To take on the responsibility of discipleship is to take on one another’s burden. To bear the yoke of Christ is to give ourselves to His work of healing and reconciliation.
Let us in this Advent recommit ourselves to embracing an attitude of compassion and empathy, as we struggle through these difficult days.
Finally let us remember, as we hear the metaphor of taking up the yoke of Jesus, that a yoke binds two individuals together. It is a reminder that we are not alone in these challenging moments. Jesus is with us, willing to help us carry the burden. Let us be open to His invitation.
In a remarkable essay in The New York Times the day before Thanksgiving, Meghan Markel, the Duchess of Sussex, tells the story of her miscarriage. As she lay in a hospital bed, she recalled a moment when she and her husband, Prince Harry, were finishing a long exhausting tour of South Africa. Meghan was breastfeeding her infant son and ‘trying to keep a brave face in the very public eye.”

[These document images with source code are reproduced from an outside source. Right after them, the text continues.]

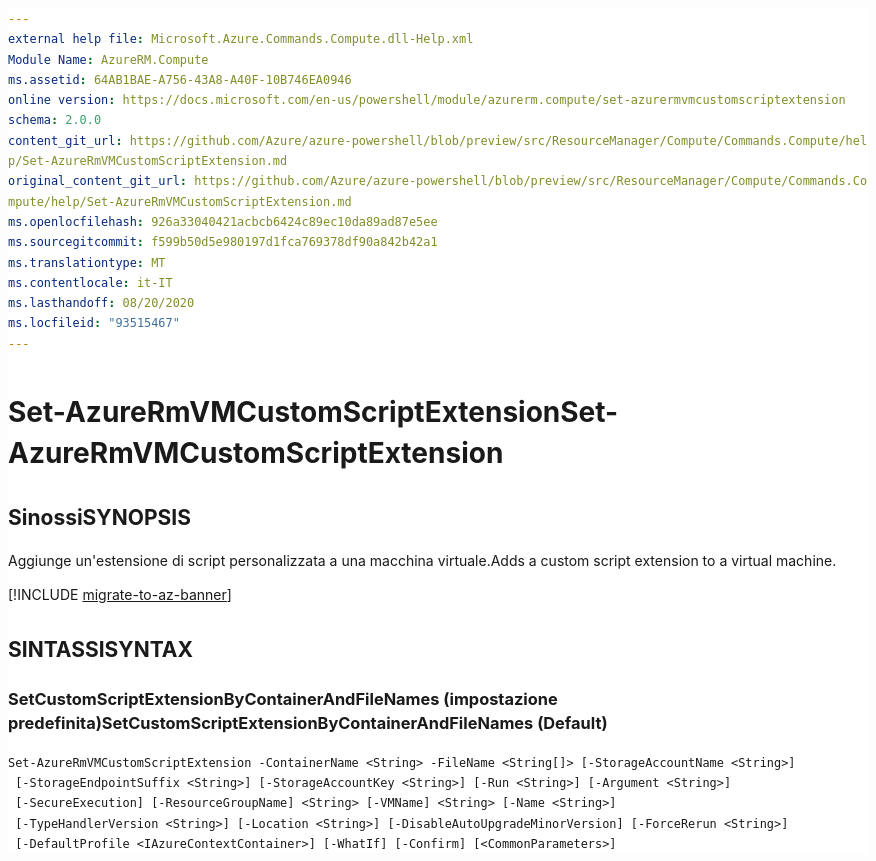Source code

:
 ```yaml
---
external help file: Microsoft.Azure.Commands.Compute.dll-Help.xml
Module Name: AzureRM.Compute
ms.assetid: 64AB1BAE-A756-43A8-A40F-10B746EA0946
online version: https://docs.microsoft.com/en-us/powershell/module/azurerm.compute/set-azurermvmcustomscriptextension
schema: 2.0.0
content_git_url: https://github.com/Azure/azure-powershell/blob/preview/src/ResourceManager/Compute/Commands.Compute/help/Set-AzureRmVMCustomScriptExtension.md
original_content_git_url: https://github.com/Azure/azure-powershell/blob/preview/src/ResourceManager/Compute/Commands.Compute/help/Set-AzureRmVMCustomScriptExtension.md
ms.openlocfilehash: 926a33040421acbcb6424c89ec10da89ad87e5ee
ms.sourcegitcommit: f599b50d5e980197d1fca769378df90a842b42a1
ms.translationtype: MT
ms.contentlocale: it-IT
ms.lasthandoff: 08/20/2020
ms.locfileid: "93515467"
---
```

# <span data-ttu-id="7e10c-101">Set-AzureRmVMCustomScriptExtension</span><span class="sxs-lookup"><span data-stu-id="7e10c-101">Set-AzureRmVMCustomScriptExtension</span></span>

## <span data-ttu-id="7e10c-102">Sinossi</span><span class="sxs-lookup"><span data-stu-id="7e10c-102">SYNOPSIS</span></span>
<span data-ttu-id="7e10c-103">Aggiunge un'estensione di script personalizzata a una macchina virtuale.</span><span class="sxs-lookup"><span data-stu-id="7e10c-103">Adds a custom script extension to a virtual machine.</span></span>

[!INCLUDE [migrate-to-az-banner](../../includes/migrate-to-az-banner.md)]

## <span data-ttu-id="7e10c-104">SINTASSI</span><span class="sxs-lookup"><span data-stu-id="7e10c-104">SYNTAX</span></span>

### <span data-ttu-id="7e10c-105">SetCustomScriptExtensionByContainerAndFileNames (impostazione predefinita)</span><span class="sxs-lookup"><span data-stu-id="7e10c-105">SetCustomScriptExtensionByContainerAndFileNames (Default)</span></span>
```
Set-AzureRmVMCustomScriptExtension -ContainerName <String> -FileName <String[]> [-StorageAccountName <String>]
 [-StorageEndpointSuffix <String>] [-StorageAccountKey <String>] [-Run <String>] [-Argument <String>]
 [-SecureExecution] [-ResourceGroupName] <String> [-VMName] <String> [-Name <String>]
 [-TypeHandlerVersion <String>] [-Location <String>] [-DisableAutoUpgradeMinorVersion] [-ForceRerun <String>]
 [-DefaultProfile <IAzureContextContainer>] [-WhatIf] [-Confirm] [<CommonParameters>]
```
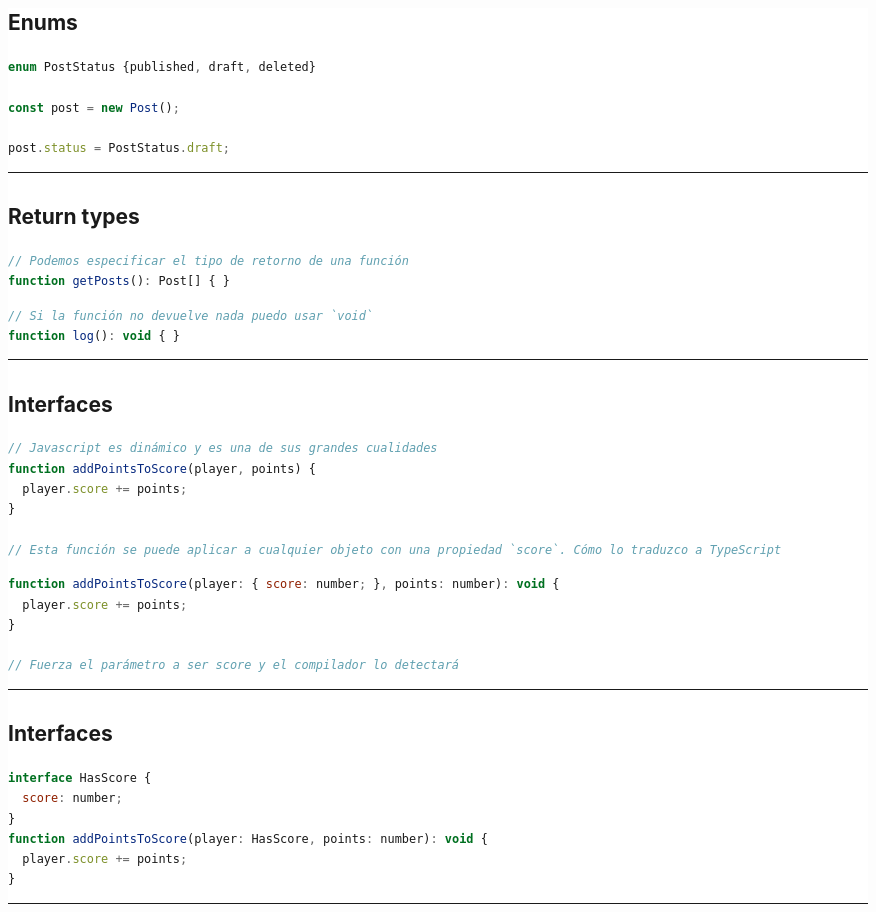 
## Enums

```javascript
enum PostStatus {published, draft, deleted}

const post = new Post(); 

post.status = PostStatus.draft;
```

---

## Return types

```javascript
// Podemos especificar el tipo de retorno de una función
function getPosts(): Post[] { }
```

```javascript
// Si la función no devuelve nada puedo usar `void`
function log(): void { }
```

---

## Interfaces

```javascript
// Javascript es dinámico y es una de sus grandes cualidades
function addPointsToScore(player, points) { 
  player.score += points;
}

// Esta función se puede aplicar a cualquier objeto con una propiedad `score`. Cómo lo traduzco a TypeScript
```

```javascript
function addPointsToScore(player: { score: number; }, points: number): void { 
  player.score += points;
}

// Fuerza el parámetro a ser score y el compilador lo detectará
```

---

## Interfaces

```javascript
interface HasScore { 
  score: number;
}
function addPointsToScore(player: HasScore, points: number): void {
  player.score += points;
}
```

---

“Are you OK?” a journalist asked. She answered him honestly, Meghan writes, “not knowing that what I said would resonate with so many – new moms and older ones, and anyone, who had, in their own way, been silently suffering. My off-the-cuff reply seemed to give permission to speak the truth. But it wasn’t responding honestly that helped me most, it was the question itself.
“‘Thank you for asking,’ ‘I said. ‘Not many people have asked if I’m OK.’”
So, in this difficult Advent of illness and fear and isolation from loved ones, the Duchess of Sussex writes, “let us commit to asking others Are you OK? As much as we may disagree, as physically distanced as we may be, the truth is we are more connected than ever because of all we have individually and collectively endured this year.
“We are adjusting to a new normal where faces are concealed by masks, but it’s forcing us to look into one another’s eyes – sometimes filled with warmth other times with tears. For the first time, in a long time, as human beings, we are really seeing one another.”